Requirement:
In the news report about the fire at the uranium site, how many employees were evacuated?

Reading text:
Fire at US uranium site
February 23, 2023Tweet
(RT) βΈ» A fire broke out at a major US uranium processing facility in Oak Ridge, Tennessee on Wednesday morning. Emergency crews responded to "a fire involving uranium" and about 200 employees were evacuated. All employees have been accounted for and there is no danger to the general public. The National Nuclear Security Administration and the contractor Consolidated Nuclear Security, LLC are in charge of the response. The facility's official Twitter account spoke of "an incident" that happened around 9:15 on Wednesday morning and was later described as "a fire in a hood" that was "contained to the production building." There were "no reports of injury or contamination," and there was "no off-site impact to the public as a result of the incident." By 1pm local time the complex had returned to normal operations, but Building 9212 remained off-limits and there was no confirmation that the fire had been put out.
The US Department of Energy lists the building as a uranium processing facility and was built in 1945 for the original nuclear weapons program. The Y-12 website describes the National Security Complex as "a premier manufacturing facility dedicated to making our nation and the world a safer place," that deals with storing nuclear materials, producing fuel for the US Navy's reactors, and performs "complementary work for other government and private-sector entities." Oak Ridge was built by the US government in 1942 as part of the "Manhattan Project" to build the world's first atomic bomb.

Data listing:
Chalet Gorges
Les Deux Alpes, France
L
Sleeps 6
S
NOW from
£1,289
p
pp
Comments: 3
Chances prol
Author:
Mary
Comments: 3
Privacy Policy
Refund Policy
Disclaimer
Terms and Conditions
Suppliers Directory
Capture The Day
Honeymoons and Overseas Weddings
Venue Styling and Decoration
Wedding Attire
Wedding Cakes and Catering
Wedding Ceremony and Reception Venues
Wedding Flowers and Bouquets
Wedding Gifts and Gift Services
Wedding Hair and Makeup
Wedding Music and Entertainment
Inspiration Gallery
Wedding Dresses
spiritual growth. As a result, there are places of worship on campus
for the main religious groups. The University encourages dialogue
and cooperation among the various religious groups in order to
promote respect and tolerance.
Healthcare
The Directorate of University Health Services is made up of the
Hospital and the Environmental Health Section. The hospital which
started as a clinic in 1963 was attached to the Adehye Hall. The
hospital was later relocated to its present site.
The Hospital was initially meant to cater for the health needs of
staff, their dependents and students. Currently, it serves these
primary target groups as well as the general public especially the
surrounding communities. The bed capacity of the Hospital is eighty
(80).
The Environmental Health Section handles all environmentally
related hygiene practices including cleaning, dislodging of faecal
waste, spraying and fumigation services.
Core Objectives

--

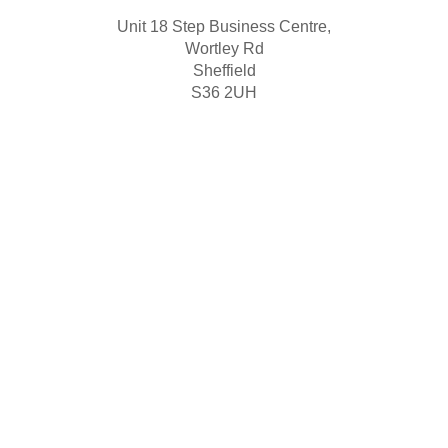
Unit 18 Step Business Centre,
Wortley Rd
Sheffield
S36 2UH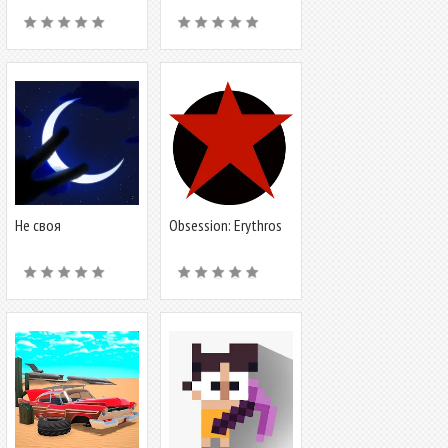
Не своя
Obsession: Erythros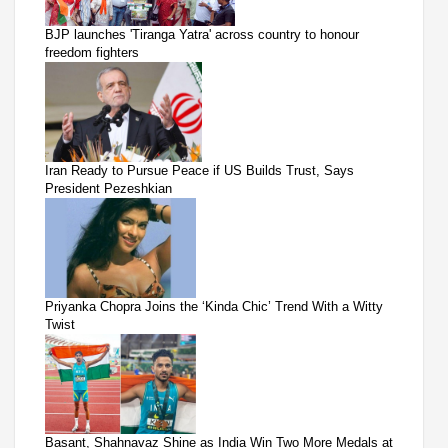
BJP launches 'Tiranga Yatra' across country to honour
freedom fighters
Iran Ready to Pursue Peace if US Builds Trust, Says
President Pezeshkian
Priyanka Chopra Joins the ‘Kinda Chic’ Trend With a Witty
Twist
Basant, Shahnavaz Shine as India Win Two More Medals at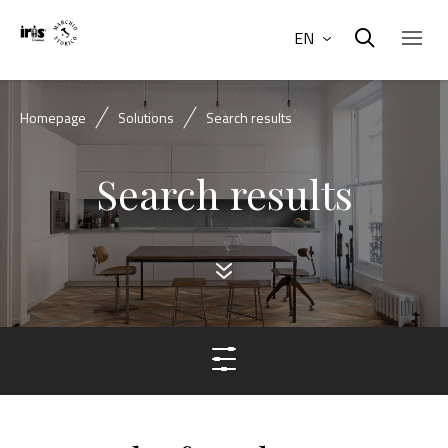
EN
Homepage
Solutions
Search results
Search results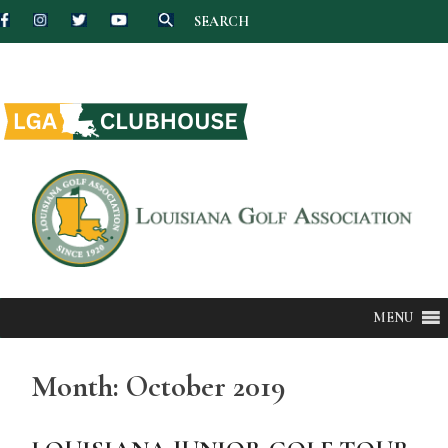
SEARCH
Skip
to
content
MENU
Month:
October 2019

Exercise answer:
About 200 employees were evacuated.